• El Cigarrillo y las Enfermedades Oculares

    Written by: Kierstan Boyd
    Reviewed by: Brenda Pagan-Duran MD
    Dec. 13, 2012

    El cigarrillo contribuye a muchos de los principales problemas de salud, incluyendo enfermedad cardiaca, accidente cerebrovascular y cáncer. Sin embargo, muchos ignoran que el cigarrillo puede afectar también la visión.

    A cualquier edad, fumar aumenta los riesgos de desarrollar visión borrosa por cataratas y pérdida de visión central por degeneración macular relacionada con la edad (DMRE). Entre más fume, mayor será el riesgo.

    Quienes fuman tienen un riesgo dos veces mayor que el de los no fumadores de desarrollar uveítis, una grave enfermedad que afecta la úvea, la capa media del ojo. Además, los fumadores están en mayor riesgo de desarrollar retinopatía diabética, una enfermedad que se roba la visión al afectar la retina.

    El humo del tabaco, incluyendo el que aspiramos como fumadores pasivos, es un elemento irritante que empeora el ojo seco, una molesta afección, que afecta principalmente a las mujeres después de la menopausia.

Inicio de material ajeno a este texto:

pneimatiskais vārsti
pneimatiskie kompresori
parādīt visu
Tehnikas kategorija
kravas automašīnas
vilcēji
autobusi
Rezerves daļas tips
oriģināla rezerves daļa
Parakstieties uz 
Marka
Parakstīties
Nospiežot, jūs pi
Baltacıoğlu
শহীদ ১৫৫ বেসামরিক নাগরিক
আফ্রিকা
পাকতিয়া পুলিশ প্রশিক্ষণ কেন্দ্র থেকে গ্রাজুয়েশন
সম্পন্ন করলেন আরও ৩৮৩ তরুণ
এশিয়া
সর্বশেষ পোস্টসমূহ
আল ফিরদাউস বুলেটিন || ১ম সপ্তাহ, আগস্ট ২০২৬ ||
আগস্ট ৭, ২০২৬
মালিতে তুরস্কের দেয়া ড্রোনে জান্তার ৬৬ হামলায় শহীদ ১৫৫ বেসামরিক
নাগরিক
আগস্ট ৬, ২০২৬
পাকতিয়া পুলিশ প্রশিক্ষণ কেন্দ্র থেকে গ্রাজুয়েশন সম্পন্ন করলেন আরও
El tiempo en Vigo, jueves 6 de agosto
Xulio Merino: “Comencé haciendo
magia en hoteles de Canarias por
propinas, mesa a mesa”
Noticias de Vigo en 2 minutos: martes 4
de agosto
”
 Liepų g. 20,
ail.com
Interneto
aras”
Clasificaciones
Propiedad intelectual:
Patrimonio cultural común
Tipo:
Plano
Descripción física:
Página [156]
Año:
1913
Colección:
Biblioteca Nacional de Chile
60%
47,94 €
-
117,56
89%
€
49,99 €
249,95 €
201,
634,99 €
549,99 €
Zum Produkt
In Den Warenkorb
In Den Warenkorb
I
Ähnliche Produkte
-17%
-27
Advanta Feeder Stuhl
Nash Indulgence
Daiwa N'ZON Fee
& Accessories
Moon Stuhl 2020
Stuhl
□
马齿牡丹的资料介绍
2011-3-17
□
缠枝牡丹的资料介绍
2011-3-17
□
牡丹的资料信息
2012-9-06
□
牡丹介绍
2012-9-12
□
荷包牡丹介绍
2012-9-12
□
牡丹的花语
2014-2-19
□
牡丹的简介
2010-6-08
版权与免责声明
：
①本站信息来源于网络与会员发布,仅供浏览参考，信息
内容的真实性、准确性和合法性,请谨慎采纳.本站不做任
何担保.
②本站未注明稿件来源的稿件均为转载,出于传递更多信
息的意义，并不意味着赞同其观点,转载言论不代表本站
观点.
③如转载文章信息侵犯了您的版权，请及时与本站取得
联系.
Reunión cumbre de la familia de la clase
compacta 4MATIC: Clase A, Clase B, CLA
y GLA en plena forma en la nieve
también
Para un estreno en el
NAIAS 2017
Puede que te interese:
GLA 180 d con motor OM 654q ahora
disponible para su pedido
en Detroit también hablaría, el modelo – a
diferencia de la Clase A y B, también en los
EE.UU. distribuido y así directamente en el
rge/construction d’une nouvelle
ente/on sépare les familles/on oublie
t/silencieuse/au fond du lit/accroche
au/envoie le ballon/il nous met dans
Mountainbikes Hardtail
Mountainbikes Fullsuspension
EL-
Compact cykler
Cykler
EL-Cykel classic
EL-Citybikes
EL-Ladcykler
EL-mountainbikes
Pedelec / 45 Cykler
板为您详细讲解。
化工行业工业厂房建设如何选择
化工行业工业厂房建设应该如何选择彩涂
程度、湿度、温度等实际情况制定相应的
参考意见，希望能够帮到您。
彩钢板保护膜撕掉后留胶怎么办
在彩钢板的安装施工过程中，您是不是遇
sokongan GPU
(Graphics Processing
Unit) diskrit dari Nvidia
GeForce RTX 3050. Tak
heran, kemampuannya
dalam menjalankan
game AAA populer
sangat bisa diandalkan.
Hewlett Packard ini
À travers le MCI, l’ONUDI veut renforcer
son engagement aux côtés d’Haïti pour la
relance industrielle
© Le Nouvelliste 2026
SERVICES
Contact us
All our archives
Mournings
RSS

    Fumar aumenta también el riesgo de una grave pérdida de visión en quienes tienen otras enfermedades oculares. Cuando las mujeres fuman durante el embarazo aumentan la probabilidad de tener un parto prematuro, poniendo así en mayor riesgo a sus bebés debido a una enfermedad que es causa potencial de pérdida de visión, conocida como retinopatía de la prematurez, así como a otros problemas de salud.

    Las buenas noticias son que después de que se deja el cigarrillo, estos riesgos de presentar algunas enfermedades oculares bajan casi al nivel de quienes nunca han fumado.

    La American Cancer Society cuenta con recursos para ayudar a quienes quieren dejar de fumar: www.cancer.org.

    Evitar los ambientes donde hay humo de cigarrillo, para no ser fumadores pasivos — o dejar de fumar si se es fumador — son algunas de las mejores inversiones que se pueden hacer para la salud ocular a largo plazo.